On our first morning in the Pantanal, while staying at the Caiman Ecological Refuge lodge, we found not one, not two, but three different Hyacinth nests with adults on the nest or near them. This is quite a feat considering these birds were endangered in the 90s. Because they are not afraid of humans, macaws are easily trapped and sold into captivity. People would pay a pretty penny for these birds in the U.S. and in Europe.
Deforestization also led to this species landing on the endangered list. Hyacinth macaws will only nest in the cavities of manduvi trees.

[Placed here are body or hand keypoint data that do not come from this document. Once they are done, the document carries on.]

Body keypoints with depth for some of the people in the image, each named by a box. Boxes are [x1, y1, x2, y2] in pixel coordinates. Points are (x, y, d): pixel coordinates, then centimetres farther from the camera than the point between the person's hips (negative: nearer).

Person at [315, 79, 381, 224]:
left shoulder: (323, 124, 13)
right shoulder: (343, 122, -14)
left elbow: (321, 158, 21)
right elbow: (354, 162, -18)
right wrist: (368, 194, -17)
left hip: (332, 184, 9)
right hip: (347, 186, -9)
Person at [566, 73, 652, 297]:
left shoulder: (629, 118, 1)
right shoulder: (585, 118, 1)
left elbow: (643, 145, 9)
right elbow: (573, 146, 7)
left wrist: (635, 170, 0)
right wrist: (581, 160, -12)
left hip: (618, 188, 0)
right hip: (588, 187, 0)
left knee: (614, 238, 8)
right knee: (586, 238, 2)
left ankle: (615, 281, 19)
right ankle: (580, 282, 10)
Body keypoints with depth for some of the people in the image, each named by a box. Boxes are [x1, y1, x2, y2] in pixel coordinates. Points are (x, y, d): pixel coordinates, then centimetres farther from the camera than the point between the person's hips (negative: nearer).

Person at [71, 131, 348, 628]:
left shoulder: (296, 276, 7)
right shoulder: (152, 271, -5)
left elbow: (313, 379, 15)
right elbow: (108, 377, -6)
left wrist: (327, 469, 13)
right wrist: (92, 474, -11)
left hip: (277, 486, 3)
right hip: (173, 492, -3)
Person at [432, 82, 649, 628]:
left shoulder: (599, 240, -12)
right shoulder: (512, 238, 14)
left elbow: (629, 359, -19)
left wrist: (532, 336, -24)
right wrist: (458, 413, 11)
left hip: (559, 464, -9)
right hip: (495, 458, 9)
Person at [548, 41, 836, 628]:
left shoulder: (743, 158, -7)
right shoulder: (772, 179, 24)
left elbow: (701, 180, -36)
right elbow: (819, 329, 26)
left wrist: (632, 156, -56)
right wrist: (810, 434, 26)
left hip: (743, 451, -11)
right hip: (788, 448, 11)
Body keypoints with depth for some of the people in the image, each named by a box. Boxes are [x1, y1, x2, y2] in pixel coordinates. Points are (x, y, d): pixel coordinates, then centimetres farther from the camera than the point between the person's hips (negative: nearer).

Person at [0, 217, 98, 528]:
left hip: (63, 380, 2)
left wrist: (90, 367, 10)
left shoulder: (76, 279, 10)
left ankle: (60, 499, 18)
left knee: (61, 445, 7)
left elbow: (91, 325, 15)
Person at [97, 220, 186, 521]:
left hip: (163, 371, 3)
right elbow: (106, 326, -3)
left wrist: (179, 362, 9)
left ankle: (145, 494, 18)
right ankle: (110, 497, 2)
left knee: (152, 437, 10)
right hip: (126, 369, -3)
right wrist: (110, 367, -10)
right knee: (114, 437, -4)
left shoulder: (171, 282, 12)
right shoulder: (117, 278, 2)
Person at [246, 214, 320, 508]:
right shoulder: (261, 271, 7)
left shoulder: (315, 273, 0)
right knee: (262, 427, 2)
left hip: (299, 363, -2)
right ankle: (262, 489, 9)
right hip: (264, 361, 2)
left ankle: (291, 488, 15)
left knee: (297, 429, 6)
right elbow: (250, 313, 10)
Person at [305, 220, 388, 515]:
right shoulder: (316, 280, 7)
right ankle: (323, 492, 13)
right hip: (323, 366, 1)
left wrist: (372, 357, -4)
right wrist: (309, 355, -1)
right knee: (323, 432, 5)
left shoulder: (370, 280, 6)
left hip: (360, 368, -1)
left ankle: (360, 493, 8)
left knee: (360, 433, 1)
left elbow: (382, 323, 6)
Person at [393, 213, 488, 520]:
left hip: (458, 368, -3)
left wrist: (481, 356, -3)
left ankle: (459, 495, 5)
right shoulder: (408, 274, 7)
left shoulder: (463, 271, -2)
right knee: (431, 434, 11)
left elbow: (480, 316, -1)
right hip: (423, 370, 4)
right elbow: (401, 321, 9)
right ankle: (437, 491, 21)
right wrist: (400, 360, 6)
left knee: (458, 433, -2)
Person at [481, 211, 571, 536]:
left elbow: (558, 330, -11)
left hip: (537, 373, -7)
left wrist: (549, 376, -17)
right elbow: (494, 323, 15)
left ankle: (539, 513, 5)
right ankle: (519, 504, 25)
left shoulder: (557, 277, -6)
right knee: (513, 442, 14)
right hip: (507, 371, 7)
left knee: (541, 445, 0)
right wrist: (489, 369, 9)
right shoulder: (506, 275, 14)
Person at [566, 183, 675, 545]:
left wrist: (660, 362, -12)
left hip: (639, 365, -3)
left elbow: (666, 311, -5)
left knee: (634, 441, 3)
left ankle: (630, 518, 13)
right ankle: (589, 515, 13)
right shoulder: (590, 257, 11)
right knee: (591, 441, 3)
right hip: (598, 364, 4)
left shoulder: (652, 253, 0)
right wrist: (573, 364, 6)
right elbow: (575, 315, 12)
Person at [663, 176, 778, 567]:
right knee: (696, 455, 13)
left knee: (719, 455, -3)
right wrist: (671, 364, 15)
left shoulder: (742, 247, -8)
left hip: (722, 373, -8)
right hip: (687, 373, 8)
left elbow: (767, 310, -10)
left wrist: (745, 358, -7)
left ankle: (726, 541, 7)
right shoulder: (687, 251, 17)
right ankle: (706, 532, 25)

Not all manduvi trees have cavities (they form when a branch falls off from wind, disease, or lightning) so not every manuduvi tree is available for nesting. This became a problem when most of the trees were felled in the macaw’s natural habitat to make more room for cattle.

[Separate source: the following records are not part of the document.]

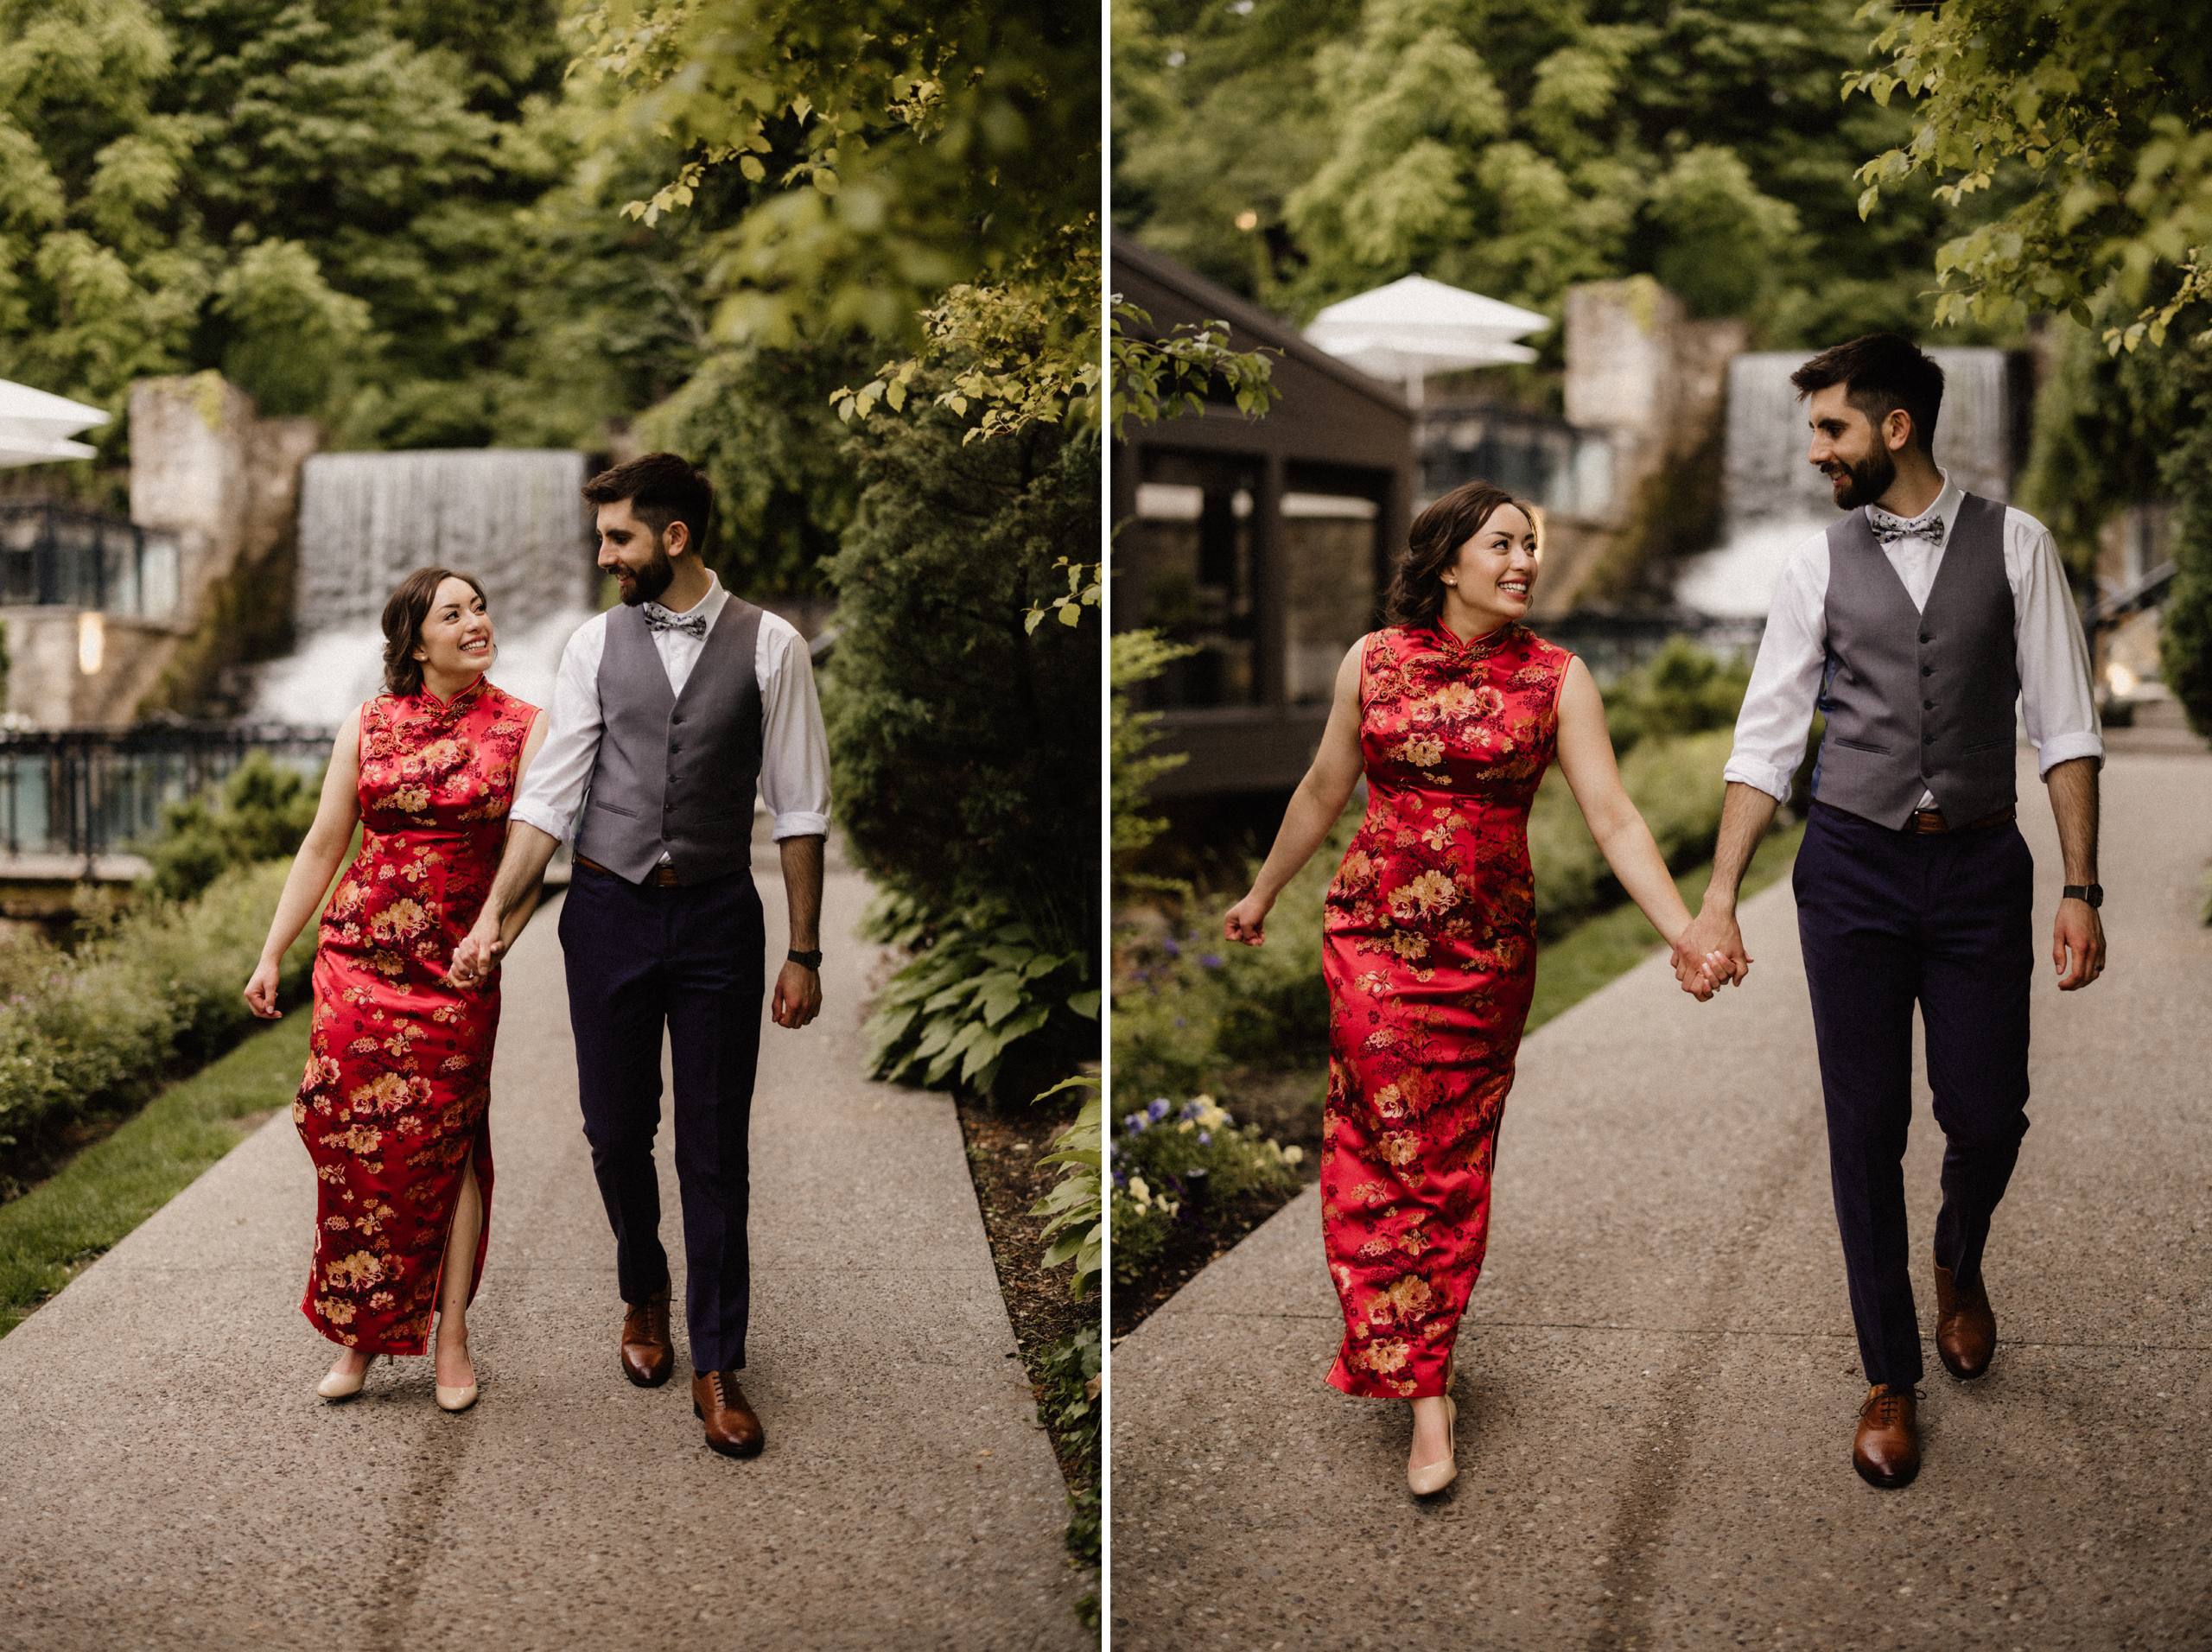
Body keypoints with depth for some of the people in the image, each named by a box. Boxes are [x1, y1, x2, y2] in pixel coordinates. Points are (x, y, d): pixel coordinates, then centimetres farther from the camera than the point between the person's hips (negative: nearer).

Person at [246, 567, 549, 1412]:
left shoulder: (522, 728, 1)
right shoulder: (367, 725, 6)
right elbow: (322, 847, 10)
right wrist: (271, 956, 8)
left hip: (457, 968, -2)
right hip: (359, 954, 2)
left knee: (447, 1141, -1)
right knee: (353, 1138, 1)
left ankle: (450, 1337, 10)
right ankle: (360, 1333, 13)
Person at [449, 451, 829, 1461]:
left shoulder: (768, 647, -4)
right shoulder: (595, 645, 2)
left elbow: (798, 807, -3)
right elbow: (552, 793, 2)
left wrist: (804, 952, -4)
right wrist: (496, 913, -7)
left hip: (718, 913, -2)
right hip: (609, 909, 2)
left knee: (715, 1145, 2)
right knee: (616, 1129, 10)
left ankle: (717, 1366, 12)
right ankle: (643, 1297, 37)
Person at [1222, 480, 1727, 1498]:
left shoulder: (1556, 679, -3)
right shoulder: (1373, 662, 0)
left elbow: (1613, 819, -9)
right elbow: (1323, 792, 13)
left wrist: (1686, 935, -20)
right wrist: (1262, 895, 23)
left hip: (1488, 947, 0)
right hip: (1373, 936, 0)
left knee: (1453, 1165, 5)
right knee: (1386, 1148, -5)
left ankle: (1410, 1362, 18)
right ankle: (1426, 1392, 3)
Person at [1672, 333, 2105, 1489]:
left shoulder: (2013, 545, 0)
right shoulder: (1819, 565, 4)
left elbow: (2064, 728, 0)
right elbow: (1764, 742, 3)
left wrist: (2081, 892, -7)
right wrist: (1718, 904, -4)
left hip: (1980, 865, -1)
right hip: (1853, 864, 1)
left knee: (1987, 1115, 2)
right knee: (1865, 1126, 2)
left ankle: (1960, 1260, 39)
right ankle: (1890, 1382, 17)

In the 1980s Brazilian biologist Neiva Mana Ronaldo Guedes decided to do something about the Hyacinth macaws’ decline. Eventually after years of educating others and making sure enough of the birds had habitat, the numbers in the wild went from approximately 2,500 to now approximately 6,500.
Biologists still put wooden nesting boxes in manduvi trees in the Pantanal to encourage nesting when there are no natural cavities.
Hyacinth macaws mate for life and only take another mate if the first one dies. They do not choose a mate until the age of seven, and lay just two eggs per season. This is another contributing factor when it comes to hopes of building the population of the birds: their reproduction process is relatively slow. Add in the fact that macaw eggs and chicks are much sought after prey in the Pantanal, and you can see why researchers and biologists are in the wild even today attempting to protect them.
Hyacinth macaws only eat nuts from Bocaiuva trees and Acuri Palm trees and have a life span of 30 to 40 years. The mating pair shares equal duties when building a nest and caring for young. However, the female will sit on the nest 70% of the time and fly with a bent tail from sitting so long. That’s how researchers can identify the female from the male when they fly.
It was amazing to observe these majestic birds in the wild.